Correspondence: Dr MC Sá Miranda, IBMC, Rua do Campo Alegre 823, 4150-180 Porto, Portugal. Tel.: 351 22 607 4970; Fax: 351 22 609 2404; E-mail: mcsamir@ibmc.up.pt

Received 16 August 2002; Revised 28 April 2003; Accepted 13 May 2003; Published online 17 December 2003.

Abstract

Lysosomal storage diseases (LSDs) are a group of inherited metabolic disorders individually considered as rare, and few data on its prevalence has been reported in the literature.
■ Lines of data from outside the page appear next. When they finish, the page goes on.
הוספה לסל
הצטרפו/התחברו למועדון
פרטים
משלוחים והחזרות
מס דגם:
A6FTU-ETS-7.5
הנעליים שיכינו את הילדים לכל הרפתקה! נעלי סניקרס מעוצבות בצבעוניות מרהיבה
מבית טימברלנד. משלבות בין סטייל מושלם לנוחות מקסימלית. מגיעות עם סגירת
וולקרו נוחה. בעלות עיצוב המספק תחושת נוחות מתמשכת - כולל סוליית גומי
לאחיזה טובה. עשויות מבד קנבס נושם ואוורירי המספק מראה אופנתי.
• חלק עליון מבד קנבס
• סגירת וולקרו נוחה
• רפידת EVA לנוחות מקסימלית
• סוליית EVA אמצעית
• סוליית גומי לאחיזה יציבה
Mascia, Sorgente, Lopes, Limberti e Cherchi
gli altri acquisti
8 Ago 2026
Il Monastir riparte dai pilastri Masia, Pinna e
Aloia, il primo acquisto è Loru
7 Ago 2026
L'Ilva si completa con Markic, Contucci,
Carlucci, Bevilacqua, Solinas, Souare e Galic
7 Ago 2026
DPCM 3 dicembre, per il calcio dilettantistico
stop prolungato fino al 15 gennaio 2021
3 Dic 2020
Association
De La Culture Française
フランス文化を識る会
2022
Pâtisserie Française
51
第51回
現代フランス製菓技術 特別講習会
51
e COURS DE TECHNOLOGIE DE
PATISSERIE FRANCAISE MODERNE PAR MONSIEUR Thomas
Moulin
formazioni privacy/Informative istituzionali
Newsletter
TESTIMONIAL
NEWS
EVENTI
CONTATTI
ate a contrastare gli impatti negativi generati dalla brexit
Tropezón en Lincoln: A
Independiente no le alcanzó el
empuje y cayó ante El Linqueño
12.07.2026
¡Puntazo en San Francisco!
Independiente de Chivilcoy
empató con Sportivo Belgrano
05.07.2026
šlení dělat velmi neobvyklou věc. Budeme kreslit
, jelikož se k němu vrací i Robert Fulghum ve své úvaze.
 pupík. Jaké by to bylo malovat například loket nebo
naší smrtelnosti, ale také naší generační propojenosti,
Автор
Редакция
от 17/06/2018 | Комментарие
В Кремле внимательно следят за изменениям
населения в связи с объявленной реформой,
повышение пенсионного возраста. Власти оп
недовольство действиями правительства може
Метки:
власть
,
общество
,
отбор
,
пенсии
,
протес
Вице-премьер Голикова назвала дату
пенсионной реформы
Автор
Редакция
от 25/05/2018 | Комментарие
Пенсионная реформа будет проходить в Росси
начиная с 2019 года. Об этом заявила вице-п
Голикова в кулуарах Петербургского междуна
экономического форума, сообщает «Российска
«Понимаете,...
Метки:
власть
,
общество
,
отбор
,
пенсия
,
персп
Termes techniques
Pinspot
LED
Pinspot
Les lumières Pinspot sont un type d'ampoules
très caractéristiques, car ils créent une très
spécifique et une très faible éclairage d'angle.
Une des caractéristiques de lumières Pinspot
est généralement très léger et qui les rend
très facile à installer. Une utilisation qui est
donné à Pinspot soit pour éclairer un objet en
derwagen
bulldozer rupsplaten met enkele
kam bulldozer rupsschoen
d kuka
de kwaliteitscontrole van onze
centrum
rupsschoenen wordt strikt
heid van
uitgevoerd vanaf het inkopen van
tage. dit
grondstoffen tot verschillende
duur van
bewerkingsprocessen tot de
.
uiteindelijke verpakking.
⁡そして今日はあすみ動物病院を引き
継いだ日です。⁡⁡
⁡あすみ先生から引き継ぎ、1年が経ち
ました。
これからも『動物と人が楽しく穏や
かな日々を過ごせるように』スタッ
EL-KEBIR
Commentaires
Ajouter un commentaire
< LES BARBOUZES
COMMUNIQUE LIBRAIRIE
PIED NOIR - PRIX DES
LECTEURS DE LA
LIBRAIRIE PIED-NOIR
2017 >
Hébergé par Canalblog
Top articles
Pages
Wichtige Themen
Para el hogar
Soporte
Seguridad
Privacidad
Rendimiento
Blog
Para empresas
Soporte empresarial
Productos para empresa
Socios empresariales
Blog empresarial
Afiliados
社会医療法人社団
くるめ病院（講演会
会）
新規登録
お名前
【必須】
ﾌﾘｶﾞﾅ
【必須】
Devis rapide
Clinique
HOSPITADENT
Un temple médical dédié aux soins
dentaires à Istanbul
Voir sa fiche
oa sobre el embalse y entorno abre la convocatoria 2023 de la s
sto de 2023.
The overall birth prevalence of the 29 different LSDs studied in the Portuguese population was calculated to be 25/100 000 live births, twice the prevalence previously described in Australia and in The Netherlands. The comparison of the prevalence profile of the LSDs presenting a prevalence higher than 0.5/100 000 in the Portuguese, Dutch and Australian populations showed, in the Portuguese, the existence of a higher prevalence of GM2 gangliosidoses (B variant), mucolipidoses (II and III), Niemman-Pick type C and metachromatic leukodystrophy (MLD), and a lower prevalence of Pompe and Fabry. The highest prevalence value for a single LSD is the one of GM2 gangliosidoses (B variant), corresponding to 3/100 000, a value which is significantly higher than the prevalence of the most frequent LSD in Dutch, Pompe disease (2/100 000) and Australians, Gaucher's disease (GD) (1.8/100 000). It is worth noting that the highest prevalence of GM2 gangliosidoses found in the Portuguese is mainly due to the existence of a unique subtype, the rare juvenile B1 variant.